-- EXTRACTED TEXT follows --
One gaming company that has slipped under investors’ radars is Zynga, but perhaps now is the perfect time to buy this social gamer.

Gaming companies are getting hammered right now, with investors fearing a slowdown in growth as the world attempts to move past COVID. 

The latest victim of this sentiment, despite impressive Q2 earnings, is Zynga Inc (NASDAQ: ZNGA). 

Who is Zynga Inc?

You may not have heard of this San Francisco-based mobile and social networking company, but you’ve probably heard of some of their games, which include: ‘Farmville’, ‘Words With Friends’, ‘Game of Thrones Slots’, and more. 

The company posted impressive figures for Q2, including 59% year-over-year (YoY) growth in quarterly revenue and 37% growth in *bookings to $712 million — *the net amount of products and services sold digitally for real money, like in-game currency.

So why is Zynga down almost 20%? 

Two reasons: 

  1. COVID-19 restrictions continue to loosen thanks to vaccination efforts, so investors believe that nobody will be staying inside playing games anymore.
-- EXTRACTED TEXT concluded --
-- SUPPLIED ENTRIES follows --
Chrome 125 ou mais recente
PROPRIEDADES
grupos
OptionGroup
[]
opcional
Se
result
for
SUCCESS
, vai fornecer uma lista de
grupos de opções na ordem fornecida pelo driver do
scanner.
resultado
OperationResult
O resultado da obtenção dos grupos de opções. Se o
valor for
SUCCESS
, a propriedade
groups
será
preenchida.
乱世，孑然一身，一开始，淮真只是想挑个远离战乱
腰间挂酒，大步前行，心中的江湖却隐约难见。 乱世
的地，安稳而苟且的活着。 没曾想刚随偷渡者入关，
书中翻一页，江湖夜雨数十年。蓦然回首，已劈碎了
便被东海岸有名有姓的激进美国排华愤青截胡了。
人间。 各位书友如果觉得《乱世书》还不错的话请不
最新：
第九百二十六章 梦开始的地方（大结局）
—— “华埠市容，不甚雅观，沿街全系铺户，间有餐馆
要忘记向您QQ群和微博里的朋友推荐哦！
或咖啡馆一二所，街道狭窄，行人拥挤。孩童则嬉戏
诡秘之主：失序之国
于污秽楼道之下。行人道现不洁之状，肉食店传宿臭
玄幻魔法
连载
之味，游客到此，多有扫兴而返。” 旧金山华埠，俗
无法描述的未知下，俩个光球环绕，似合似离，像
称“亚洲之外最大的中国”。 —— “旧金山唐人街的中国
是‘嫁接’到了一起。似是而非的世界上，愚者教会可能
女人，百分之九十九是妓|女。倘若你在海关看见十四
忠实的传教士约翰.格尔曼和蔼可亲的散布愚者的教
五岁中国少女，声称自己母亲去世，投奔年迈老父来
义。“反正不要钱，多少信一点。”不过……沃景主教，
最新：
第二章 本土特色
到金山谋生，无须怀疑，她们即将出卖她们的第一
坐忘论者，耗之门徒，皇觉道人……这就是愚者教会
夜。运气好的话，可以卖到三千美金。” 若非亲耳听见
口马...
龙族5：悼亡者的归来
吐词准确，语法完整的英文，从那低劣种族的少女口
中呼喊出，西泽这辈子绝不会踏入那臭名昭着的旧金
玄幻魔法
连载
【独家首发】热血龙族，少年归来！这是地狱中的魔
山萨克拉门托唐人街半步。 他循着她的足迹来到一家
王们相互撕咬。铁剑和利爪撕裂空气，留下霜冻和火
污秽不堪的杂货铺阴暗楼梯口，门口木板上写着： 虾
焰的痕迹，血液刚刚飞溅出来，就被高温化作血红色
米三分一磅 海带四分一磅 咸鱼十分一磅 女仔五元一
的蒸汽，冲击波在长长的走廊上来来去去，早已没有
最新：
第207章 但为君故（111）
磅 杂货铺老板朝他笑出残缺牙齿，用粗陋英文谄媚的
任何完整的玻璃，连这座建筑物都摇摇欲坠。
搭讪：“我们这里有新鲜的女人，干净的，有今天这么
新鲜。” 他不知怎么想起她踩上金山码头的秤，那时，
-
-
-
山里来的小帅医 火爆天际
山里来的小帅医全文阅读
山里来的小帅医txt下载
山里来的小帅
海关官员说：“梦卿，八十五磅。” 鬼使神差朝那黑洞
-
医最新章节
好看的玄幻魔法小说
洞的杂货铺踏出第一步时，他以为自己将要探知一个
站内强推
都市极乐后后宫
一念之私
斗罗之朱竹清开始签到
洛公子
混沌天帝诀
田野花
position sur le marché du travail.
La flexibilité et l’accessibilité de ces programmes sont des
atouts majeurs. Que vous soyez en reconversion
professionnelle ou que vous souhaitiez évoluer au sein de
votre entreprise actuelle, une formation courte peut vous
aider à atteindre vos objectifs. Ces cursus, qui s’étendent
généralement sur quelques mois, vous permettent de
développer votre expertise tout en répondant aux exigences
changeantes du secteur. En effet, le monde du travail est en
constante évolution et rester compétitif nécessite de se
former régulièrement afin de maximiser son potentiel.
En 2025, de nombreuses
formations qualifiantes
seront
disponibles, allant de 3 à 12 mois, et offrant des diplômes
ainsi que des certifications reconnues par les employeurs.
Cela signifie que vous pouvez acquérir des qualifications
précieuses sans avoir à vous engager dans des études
-- SUPPLIED ENTRIES concluded --
-- SUPPLIED ENTRIES follows --
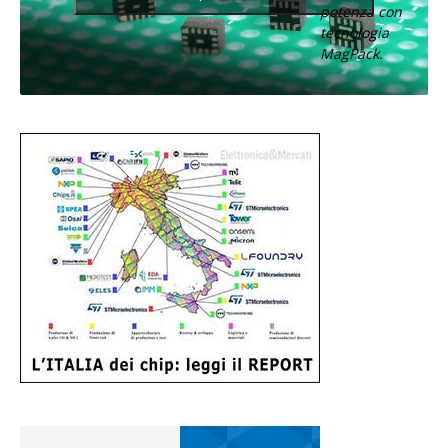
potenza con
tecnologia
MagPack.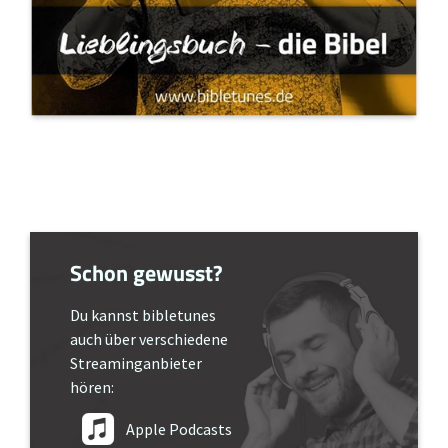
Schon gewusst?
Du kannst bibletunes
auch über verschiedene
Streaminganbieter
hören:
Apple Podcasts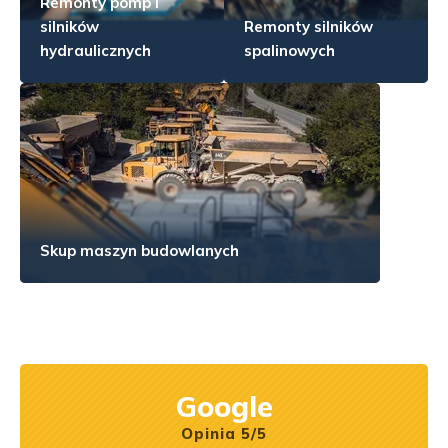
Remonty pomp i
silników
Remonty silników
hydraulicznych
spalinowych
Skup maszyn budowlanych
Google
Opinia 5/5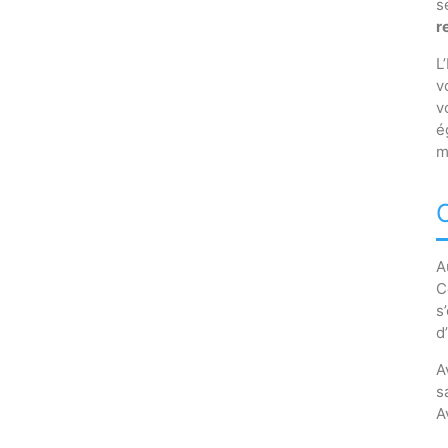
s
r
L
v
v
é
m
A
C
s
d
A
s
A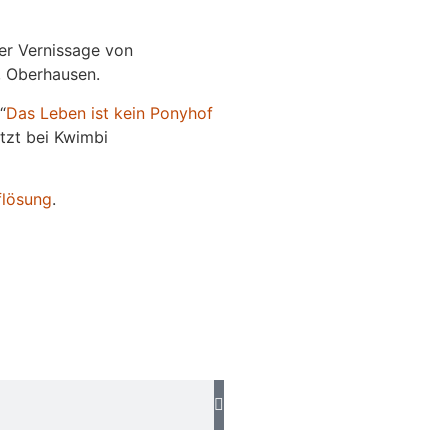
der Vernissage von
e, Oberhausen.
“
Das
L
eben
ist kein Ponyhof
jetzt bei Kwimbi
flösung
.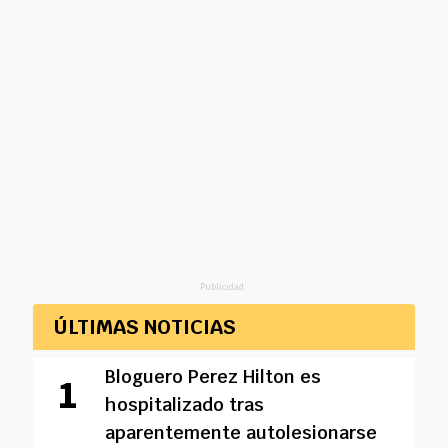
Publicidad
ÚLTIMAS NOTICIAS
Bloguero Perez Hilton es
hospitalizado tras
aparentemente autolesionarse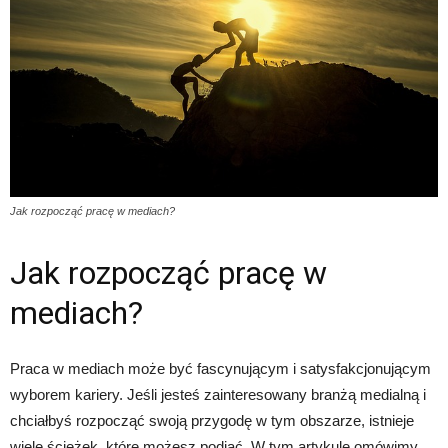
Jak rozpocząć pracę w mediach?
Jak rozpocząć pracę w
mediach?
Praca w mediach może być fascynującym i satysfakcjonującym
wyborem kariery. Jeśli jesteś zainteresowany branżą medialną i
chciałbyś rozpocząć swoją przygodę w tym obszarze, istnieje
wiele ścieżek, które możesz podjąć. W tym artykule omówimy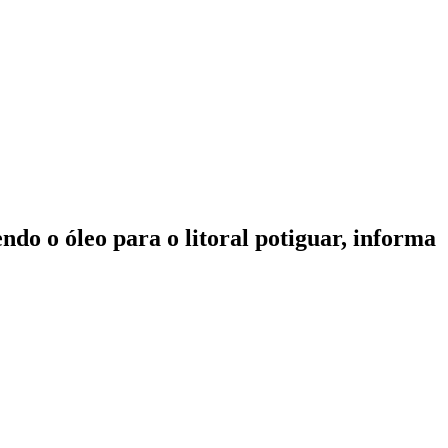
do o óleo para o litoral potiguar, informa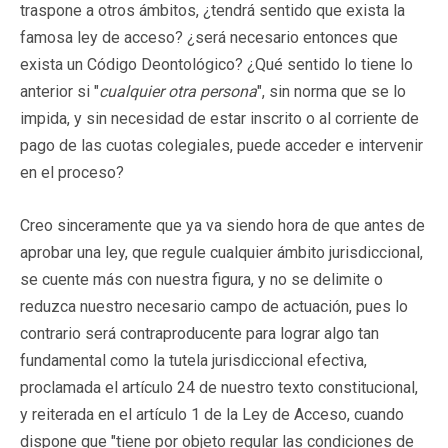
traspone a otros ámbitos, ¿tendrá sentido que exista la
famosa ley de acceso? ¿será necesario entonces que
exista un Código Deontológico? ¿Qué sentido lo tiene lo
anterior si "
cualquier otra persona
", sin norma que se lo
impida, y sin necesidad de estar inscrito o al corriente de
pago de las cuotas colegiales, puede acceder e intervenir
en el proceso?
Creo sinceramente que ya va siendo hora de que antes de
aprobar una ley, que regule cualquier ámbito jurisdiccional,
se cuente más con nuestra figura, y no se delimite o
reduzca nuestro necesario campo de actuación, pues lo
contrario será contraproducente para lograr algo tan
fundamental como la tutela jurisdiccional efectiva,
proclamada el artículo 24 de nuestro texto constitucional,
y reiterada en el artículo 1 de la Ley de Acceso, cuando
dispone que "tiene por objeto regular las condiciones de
-- SUPPLIED ENTRIES concluded --
-- SUPPLIED ENTRIES follows --
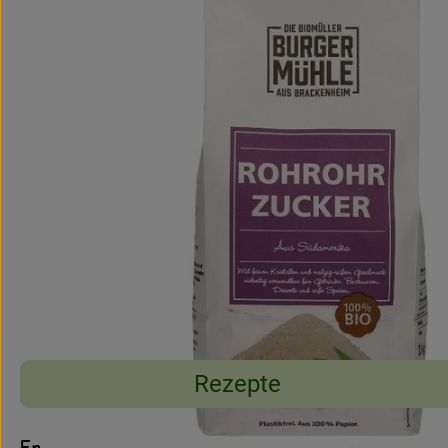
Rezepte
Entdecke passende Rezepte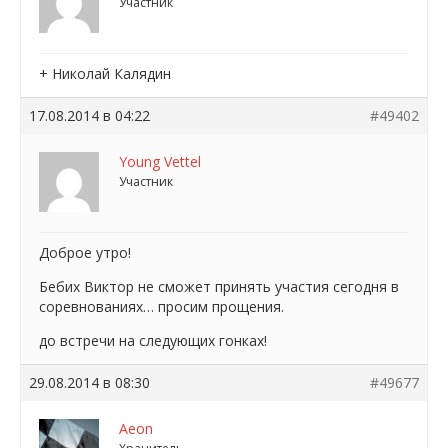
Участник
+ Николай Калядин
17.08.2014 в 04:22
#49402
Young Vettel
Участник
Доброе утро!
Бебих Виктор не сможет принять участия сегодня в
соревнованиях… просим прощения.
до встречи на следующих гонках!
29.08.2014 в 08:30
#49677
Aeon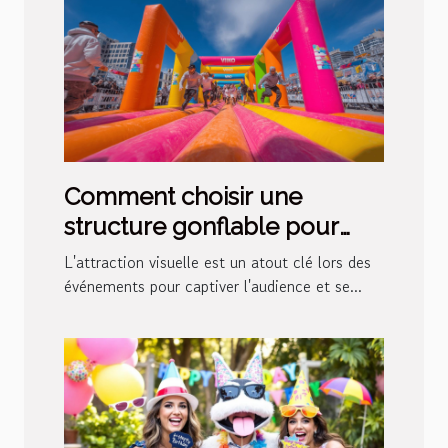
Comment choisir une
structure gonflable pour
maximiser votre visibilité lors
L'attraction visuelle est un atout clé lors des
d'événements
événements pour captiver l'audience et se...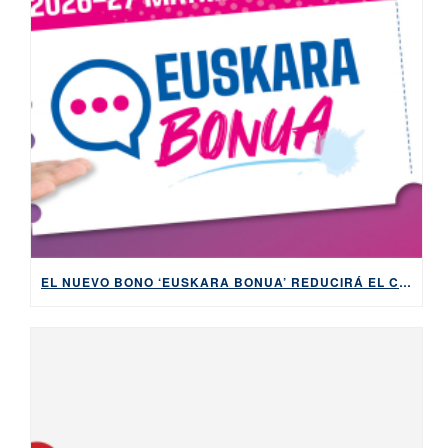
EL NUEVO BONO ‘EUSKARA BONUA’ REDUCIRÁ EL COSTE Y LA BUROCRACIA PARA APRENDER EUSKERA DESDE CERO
-- SUPPLIED ENTRIES concluded --
## TASK TO COMPLETE
Reproduce word for word the passage of the Zynga article that begins with the words containing "So why is Zynga" and ends with "playing games anymore.".

## YOUR SOLUTION
So why is Zynga down almost 20%? 

Two reasons: 

  1. COVID-19 restrictions continue to loosen thanks to vaccination efforts, so investors believe that nobody will be staying inside playing games anymore.